- **WORK INSTRUCTIONS**:
[1] Decide whether each statement below agrees with the character encoding post, answering yes or no and quoting the words of the post that settle it: (a) On Windows NT, the command line code page can be changed manually with the "chcp" command. (b) In Microsoft's usage, the ANSI code page is named after the standards organization. (c) Western European languages in Windows generally use Code Page 850 for GUI displays.
[2] List every code page that the character encoding post names by number.
[3] Rewrite the part of the character encoding post starting at "Fair warning: do" and ending at "the URL for.....", changing "OEM" to "console".

- **DOCUMENT**:
RE: Character encoding at the prompt

From: Addison Phillips [wM] (aphillips@webmethods.com)
Date: Wed Oct 24 2001 - 18:18:07 EDT


Hi William,

The answer is that it depends on the current user locale.

Generally, Western European languages in Windows use Code Page 1252 for GUI
displays and either Code Page 437 (US English) or Code Page 850 for "dos
boxes" (the "cmd" prompt). On Windows NT this can be changed manually with
the "chcp" command. Changing your actual system locale ("Regional Options")
will also change the windows and command line code pages as appropriate.
Fair warning: do NOT experiment with Asian locales on European builds of NT
4.0 systems (that you care about). In "Microsoft-ese", the Windows code
page is the ANSI code page and the command line is the OEM code page. In
this case, ANSI has nothing to do with the standards organization or any
particular encoding---it's just a name to differentiate the code page from
the OEM flavor. There is documentation on the MS website that I am too
pressed for time to lookup the URL for.....

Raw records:
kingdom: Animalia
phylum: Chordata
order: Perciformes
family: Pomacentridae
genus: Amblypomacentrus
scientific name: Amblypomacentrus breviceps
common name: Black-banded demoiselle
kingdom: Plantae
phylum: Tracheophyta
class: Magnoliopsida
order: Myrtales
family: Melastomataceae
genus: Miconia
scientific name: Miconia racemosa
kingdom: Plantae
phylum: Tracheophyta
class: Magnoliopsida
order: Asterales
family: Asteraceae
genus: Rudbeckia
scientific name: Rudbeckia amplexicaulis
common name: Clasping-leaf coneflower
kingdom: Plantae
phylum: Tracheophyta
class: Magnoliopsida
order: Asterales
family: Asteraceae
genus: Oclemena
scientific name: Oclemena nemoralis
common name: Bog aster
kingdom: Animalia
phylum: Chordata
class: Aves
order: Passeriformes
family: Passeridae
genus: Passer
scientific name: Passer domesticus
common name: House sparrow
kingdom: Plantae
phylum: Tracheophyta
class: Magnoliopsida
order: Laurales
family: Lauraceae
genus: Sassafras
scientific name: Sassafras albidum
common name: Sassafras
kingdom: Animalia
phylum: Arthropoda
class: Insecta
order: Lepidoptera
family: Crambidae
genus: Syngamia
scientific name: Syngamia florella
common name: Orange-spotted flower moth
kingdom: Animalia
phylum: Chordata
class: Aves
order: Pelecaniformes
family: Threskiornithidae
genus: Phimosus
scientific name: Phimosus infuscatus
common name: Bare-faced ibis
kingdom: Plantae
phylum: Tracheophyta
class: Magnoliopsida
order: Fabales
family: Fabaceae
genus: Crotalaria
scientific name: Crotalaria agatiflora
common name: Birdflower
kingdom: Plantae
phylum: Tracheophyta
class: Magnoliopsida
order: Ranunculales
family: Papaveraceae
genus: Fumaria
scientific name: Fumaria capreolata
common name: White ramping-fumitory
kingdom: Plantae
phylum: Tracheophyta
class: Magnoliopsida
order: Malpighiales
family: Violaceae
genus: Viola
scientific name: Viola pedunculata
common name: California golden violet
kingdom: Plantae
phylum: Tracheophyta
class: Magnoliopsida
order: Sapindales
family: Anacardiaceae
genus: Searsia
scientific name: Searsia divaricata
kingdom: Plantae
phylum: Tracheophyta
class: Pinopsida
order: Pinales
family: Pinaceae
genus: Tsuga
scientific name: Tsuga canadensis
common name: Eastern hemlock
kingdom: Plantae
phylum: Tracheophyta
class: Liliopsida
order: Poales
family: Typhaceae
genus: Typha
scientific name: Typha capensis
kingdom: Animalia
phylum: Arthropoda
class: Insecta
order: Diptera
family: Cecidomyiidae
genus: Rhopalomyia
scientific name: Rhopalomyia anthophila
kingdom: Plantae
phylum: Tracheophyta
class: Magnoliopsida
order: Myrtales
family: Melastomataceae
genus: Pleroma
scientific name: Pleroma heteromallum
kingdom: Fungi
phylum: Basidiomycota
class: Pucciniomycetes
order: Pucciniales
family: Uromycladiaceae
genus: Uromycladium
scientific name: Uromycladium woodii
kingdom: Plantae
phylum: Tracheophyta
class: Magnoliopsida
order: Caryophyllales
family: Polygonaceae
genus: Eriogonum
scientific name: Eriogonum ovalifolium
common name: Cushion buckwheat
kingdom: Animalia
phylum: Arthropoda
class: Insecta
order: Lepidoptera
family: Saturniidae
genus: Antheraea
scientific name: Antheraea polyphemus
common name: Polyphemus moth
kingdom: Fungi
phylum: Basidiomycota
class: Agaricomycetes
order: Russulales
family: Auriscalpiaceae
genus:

- **OUTPUTS BY TASK**:
[1]
(a) Yes: "On Windows NT this can be changed manually with the "chcp" command."
(b) No: "ANSI has nothing to do with the standards organization or any particular encoding"
(c) No: "Generally, Western European languages in Windows use Code Page 1252 for GUI displays"

[2]
Code Page 1252
Code Page 437
Code Page 850

[3]
Fair warning: do NOT experiment with Asian locales on European builds of NT
4.0 systems (that you care about). In "Microsoft-ese", the Windows code
page is the ANSI code page and the command line is the console code page. In
this case, ANSI has nothing to do with the standards organization or any
particular encoding---it's just a name to differentiate the code page from
the console flavor. There is documentation on the MS website that I am too
pressed for time to lookup the URL for.....